» Data for this task

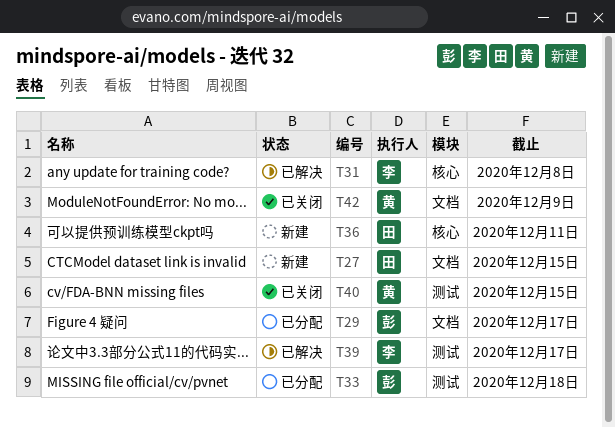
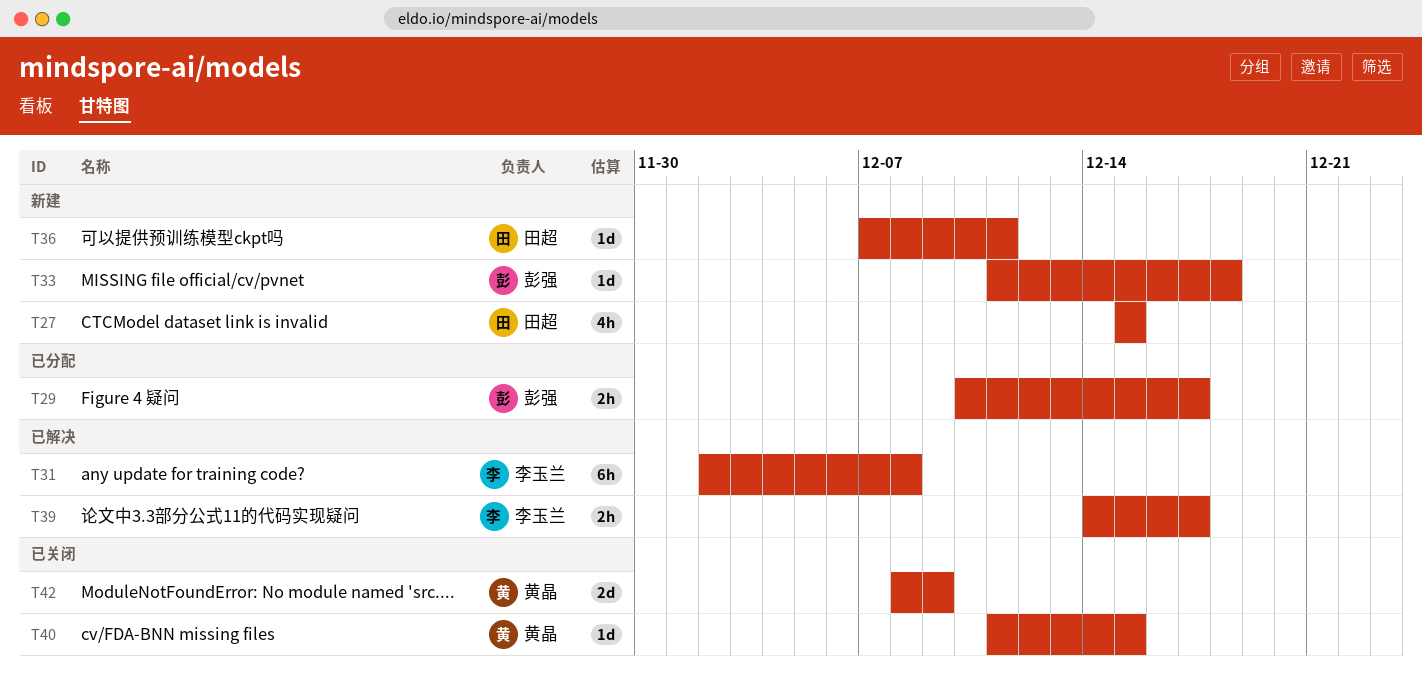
T33, status: 已分配 -> 新建

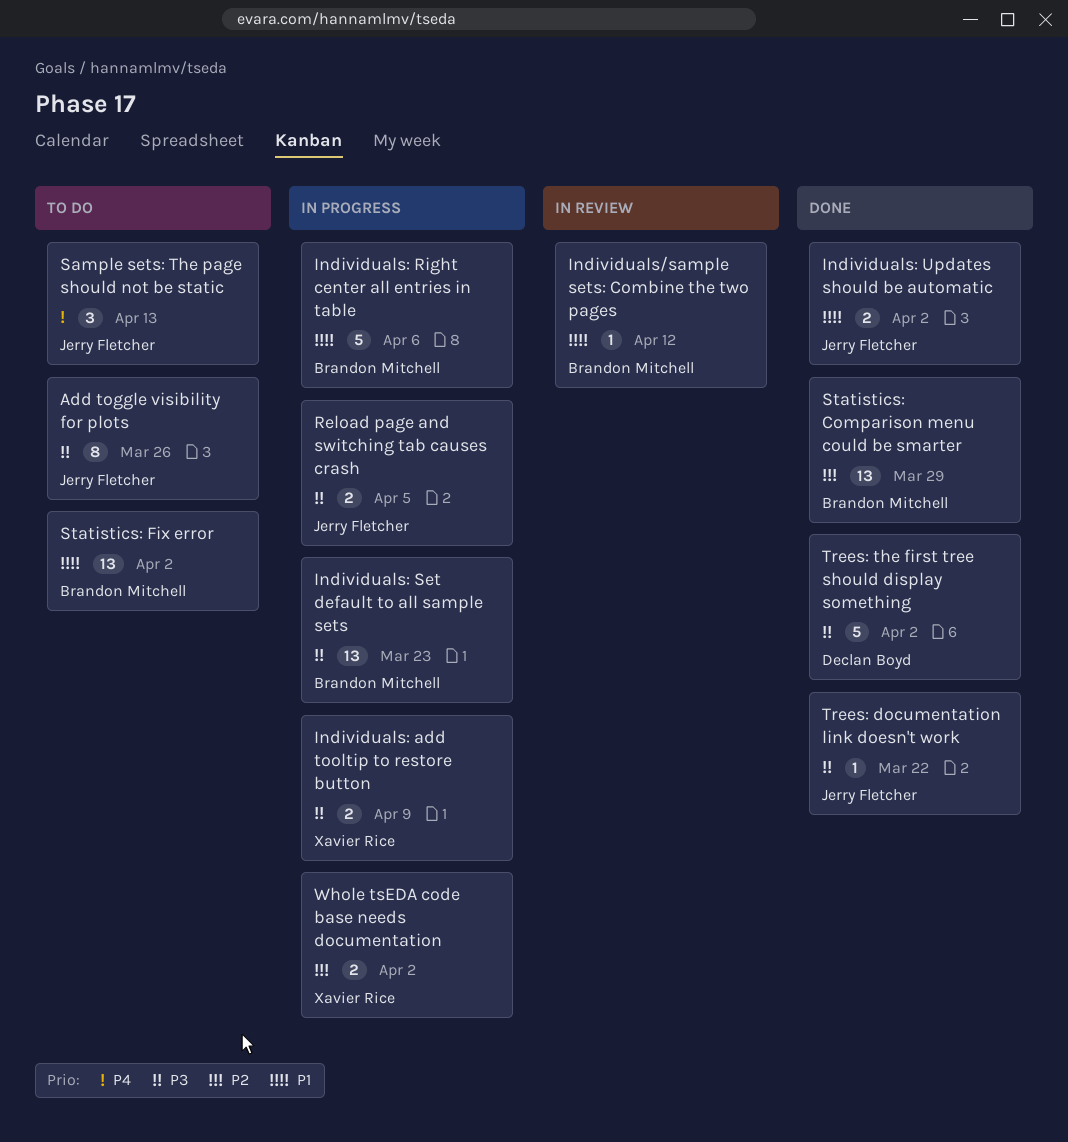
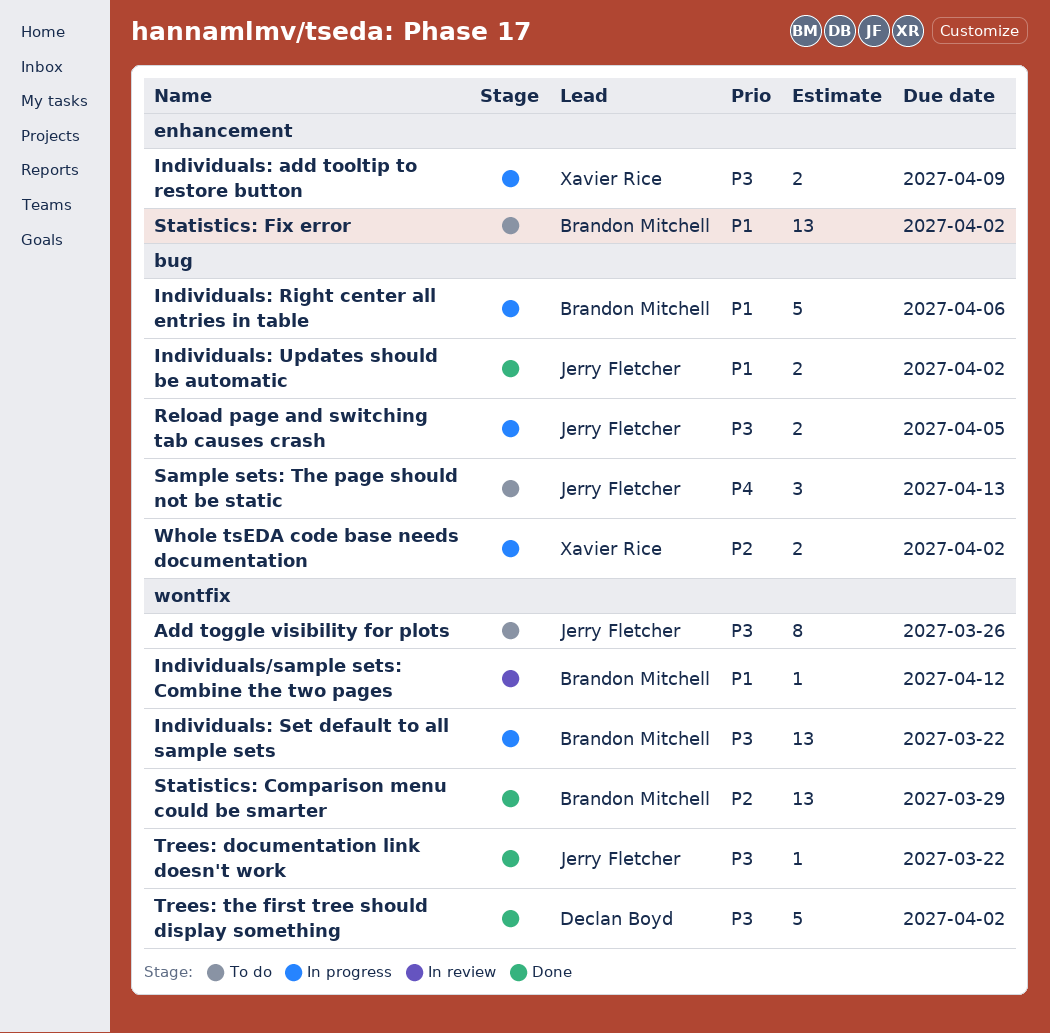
Individuals: Set default to all sample sets, due: Mar 23 -> Mar 22

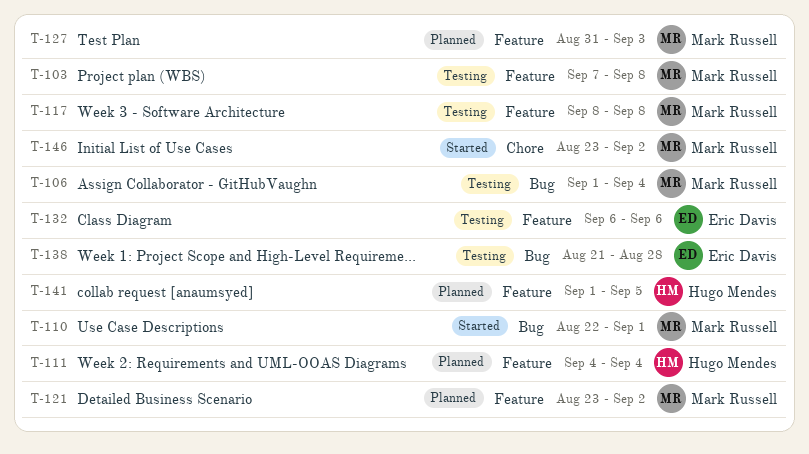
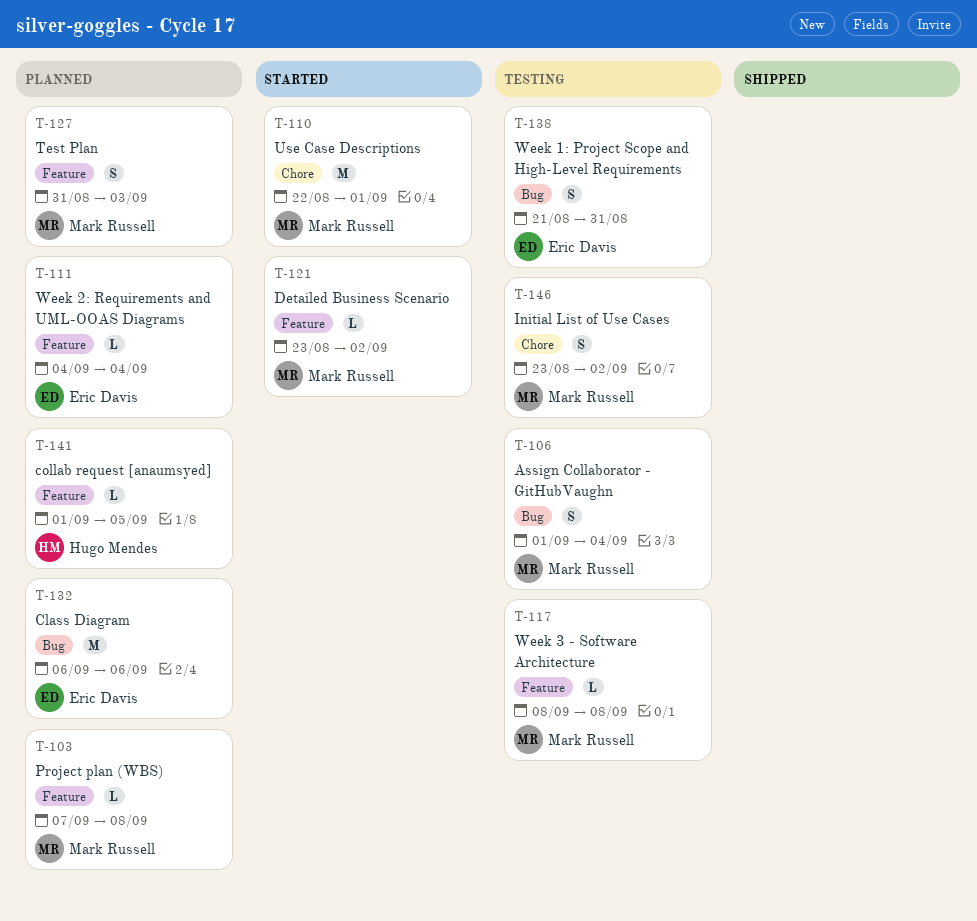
T-103, status: Testing -> Planned
T-110, label: Bug -> Chore
T-111, owner: Hugo Mendes -> Eric Davis
T-121, status: Planned -> Started
T-132, status: Testing -> Planned
T-132, label: Feature -> Bug
T-138, due: Aug 28 -> Aug 31
T-146, status: Started -> Testing

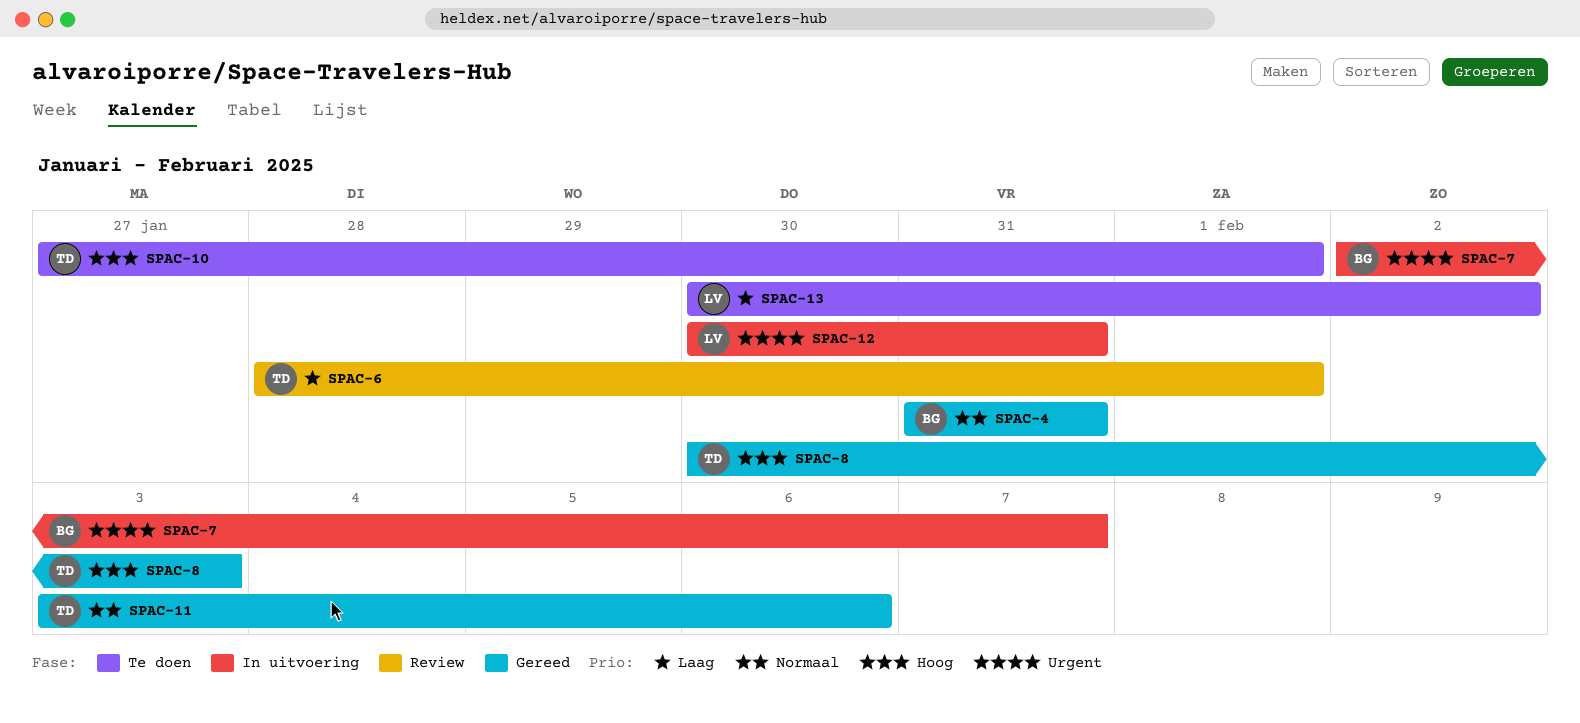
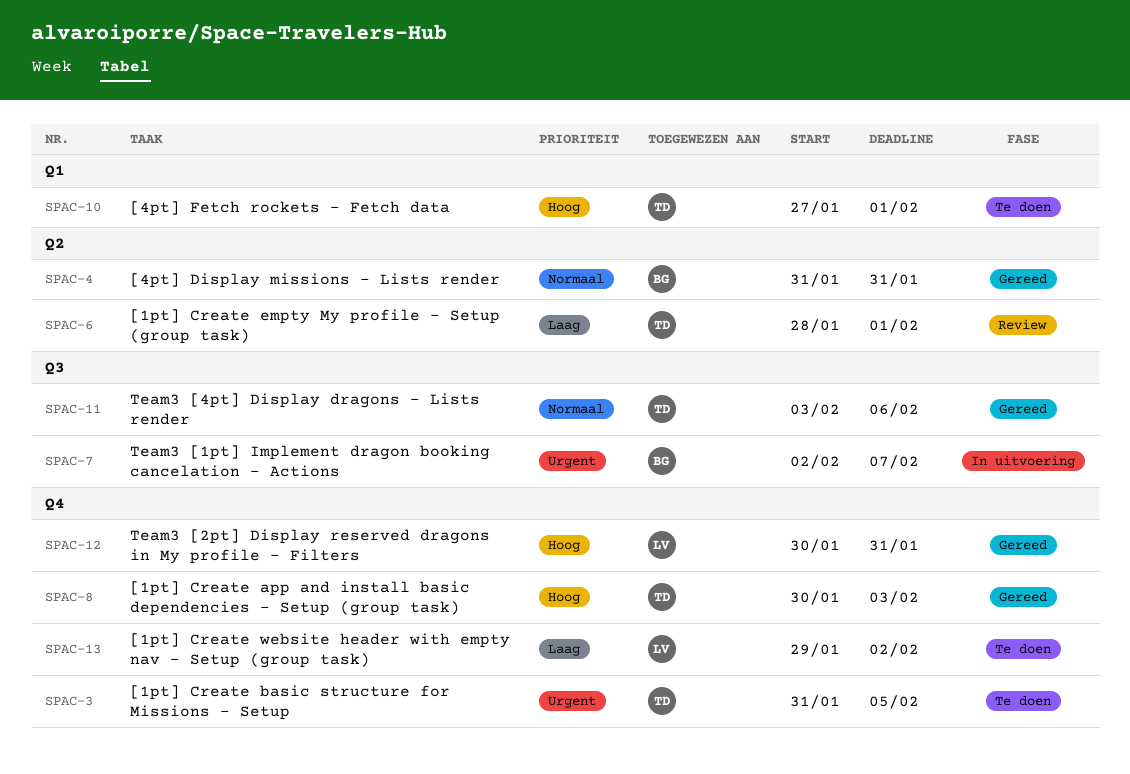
SPAC-3: none -> present
SPAC-12, status: In uitvoering -> Gereed
SPAC-12, priority: Urgent -> Hoog
SPAC-13, start: Jan 30 -> Jan 29

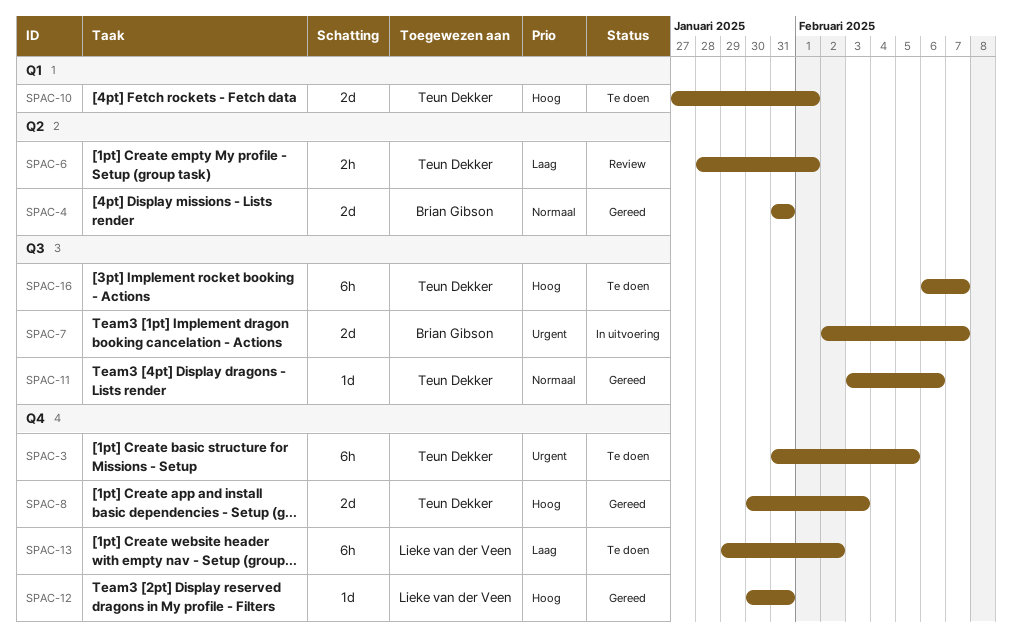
SPAC-16: none -> present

» About this task
Starting at the line with "T-110, label: Bug -> Chore", transcribe the listing above exactly through its last line. No picture belongs in the transcription.

» Solved problem
T-110, label: Bug -> Chore
T-111, owner: Hugo Mendes -> Eric Davis
T-121, status: Planned -> Started
T-132, status: Testing -> Planned
T-132, label: Feature -> Bug
T-138, due: Aug 28 -> Aug 31
T-146, status: Started -> Testing

SPAC-3: none -> present
SPAC-12, status: In uitvoering -> Gereed
SPAC-12, priority: Urgent -> Hoog
SPAC-13, start: Jan 30 -> Jan 29

SPAC-16: none -> present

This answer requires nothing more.